__TO DO__
Reproduce the entries verbatim; no pictures.

__INPUT FOR THIS TASK__
--- --- ---

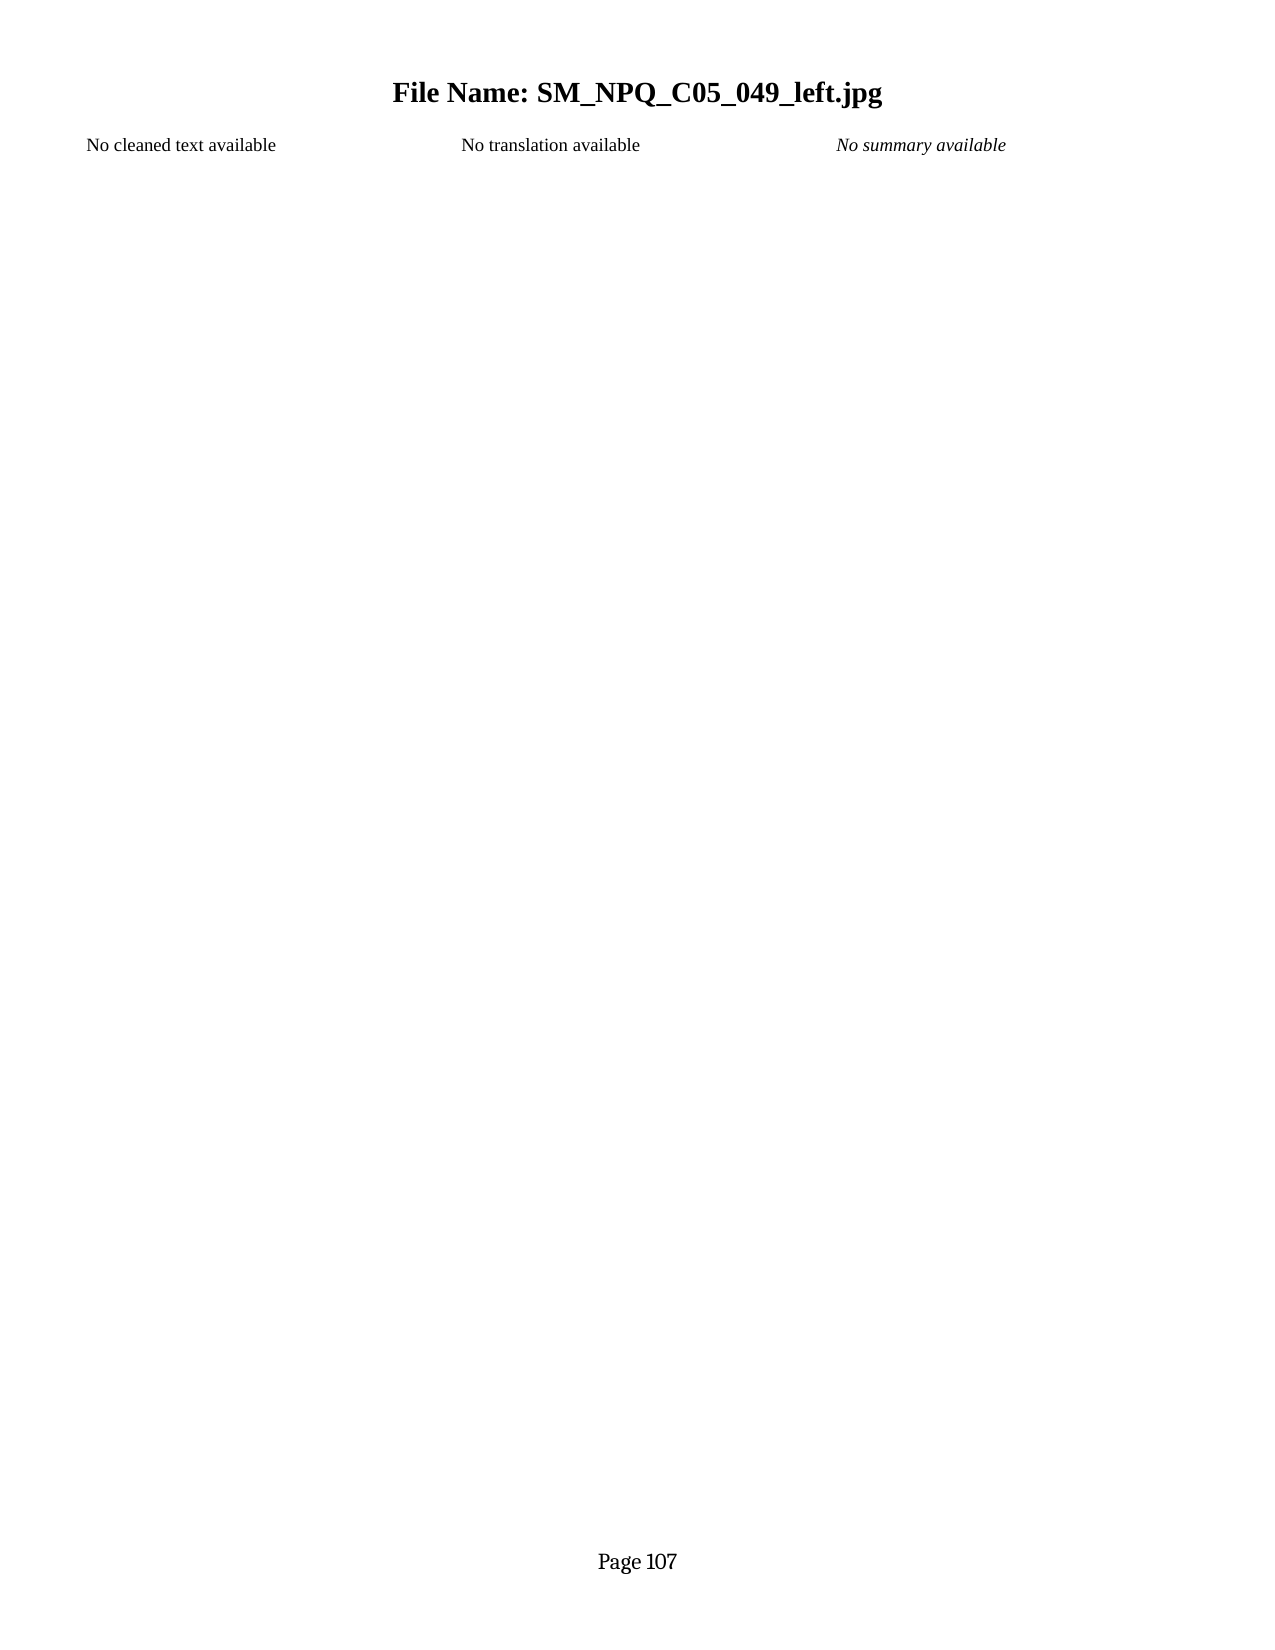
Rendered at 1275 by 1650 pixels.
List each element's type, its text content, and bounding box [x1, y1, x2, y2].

table_header No summary available [825, 134, 1200, 175]
table_header No translation available [450, 134, 825, 175]
table_header No cleaned text available [75, 134, 450, 175]
subtitle File Name: SM_NPQ_C05_049_left.jpg [75, 75, 1200, 108]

--- --- ---

__SOLUTION TO THE PROBLEM__
Rendered at 1275 by 1650 pixels.
List each element's type, its text content, and bounding box [x1, y1, x2, y2].

table_header No summary available [825, 134, 1200, 175]
table_header No translation available [450, 134, 825, 175]
table_header No cleaned text available [75, 134, 450, 175]
subtitle File Name: SM_NPQ_C05_049_left.jpg [75, 75, 1200, 108]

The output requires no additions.